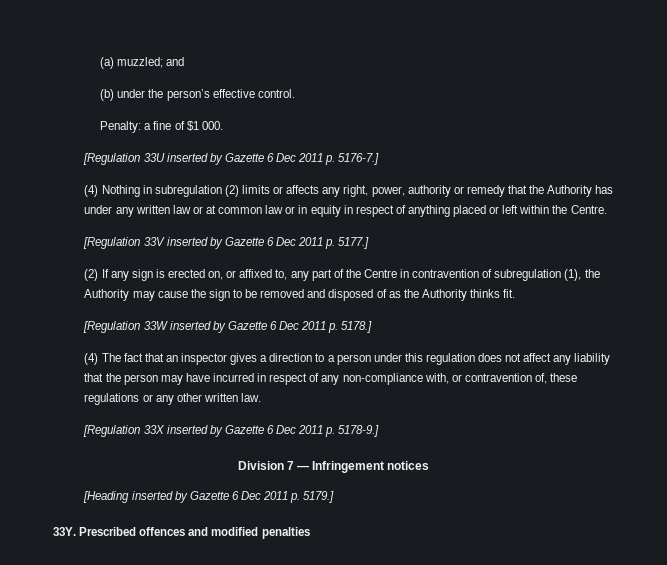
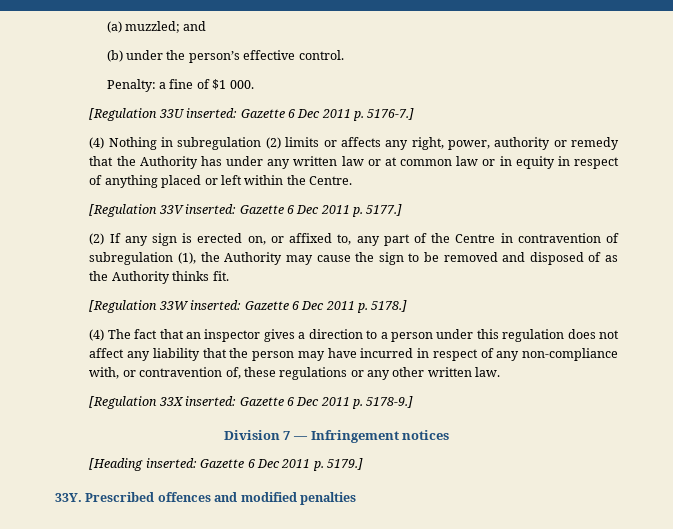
[166,153,223,165] inserted by -> [186,108,238,118] inserted:
[166,237,223,249] inserted by -> [185,204,237,214] inserted:
[169,321,226,333] inserted by -> [190,300,242,310] inserted:
[166,425,223,437] inserted by -> [185,396,237,406] inserted:
[131,491,188,503] inserted by -> [145,458,197,468] inserted:

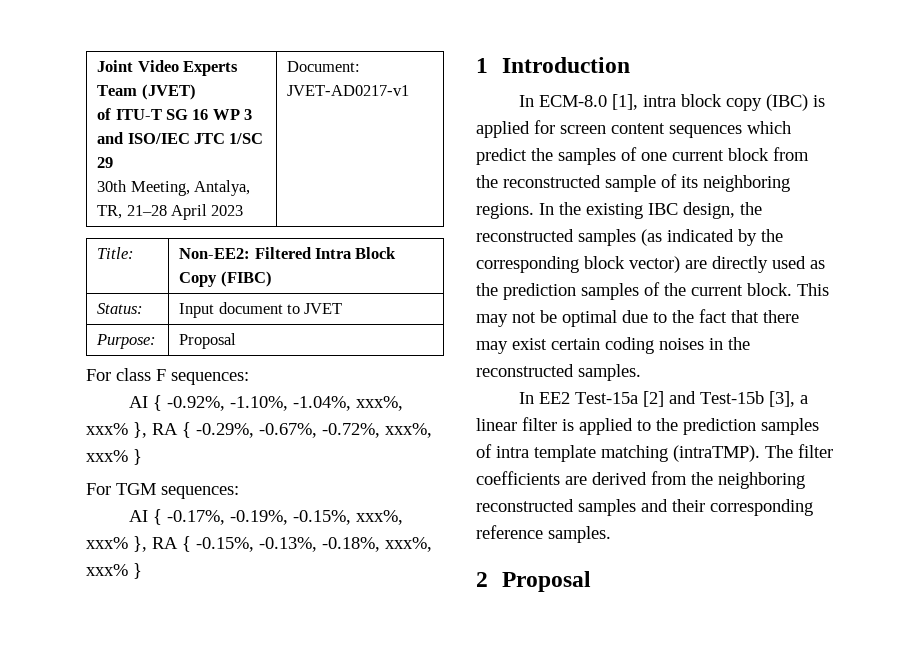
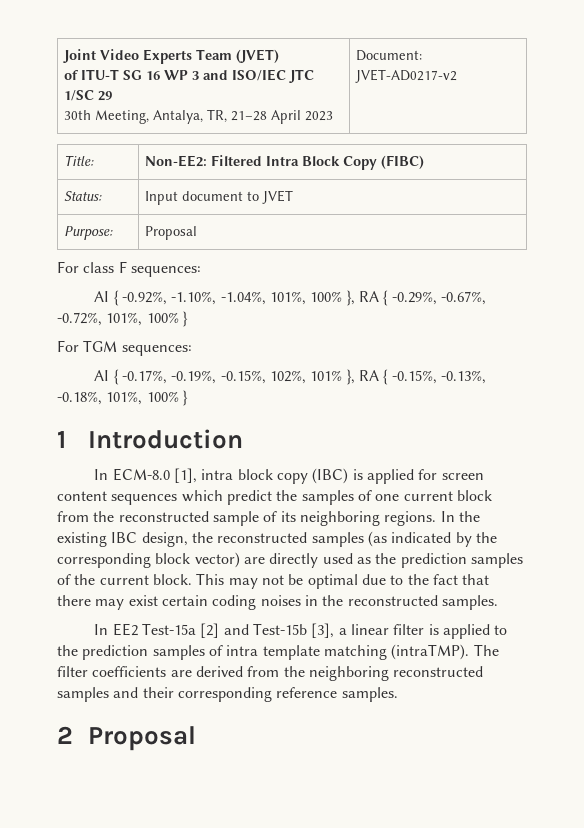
[287,85,410,96] JVET-AD0217-v1 -> [354,69,457,83] JVET-AD0217-v2
[356,396,404,411] [86,423,128,435] xxx%, xxx% -> [270,291,343,305] 101%, 100%
[385,423,432,438] [86,450,128,462] xxx%, xxx% -> [106,312,179,326] 101%, 100%
[356,510,404,525] [86,537,128,549] xxx%, xxx% -> [270,370,343,384] 102%, 101%
[385,537,432,552] [86,564,128,576] xxx%, xxx% -> [106,391,179,405] 101%, 100%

■ ■ ■ ■ ■ ■ ■

# TASK DETAILS:
Please copy every record above exactly, but leave the pictures out.

# OUTPUT OF THE TASK:
[166,153,223,165] inserted by -> [186,108,238,118] inserted:
[166,237,223,249] inserted by -> [185,204,237,214] inserted:
[169,321,226,333] inserted by -> [190,300,242,310] inserted:
[166,425,223,437] inserted by -> [185,396,237,406] inserted:
[131,491,188,503] inserted by -> [145,458,197,468] inserted:

[287,85,410,96] JVET-AD0217-v1 -> [354,69,457,83] JVET-AD0217-v2
[356,396,404,411] [86,423,128,435] xxx%, xxx% -> [270,291,343,305] 101%, 100%
[385,423,432,438] [86,450,128,462] xxx%, xxx% -> [106,312,179,326] 101%, 100%
[356,510,404,525] [86,537,128,549] xxx%, xxx% -> [270,370,343,384] 102%, 101%
[385,537,432,552] [86,564,128,576] xxx%, xxx% -> [106,391,179,405] 101%, 100%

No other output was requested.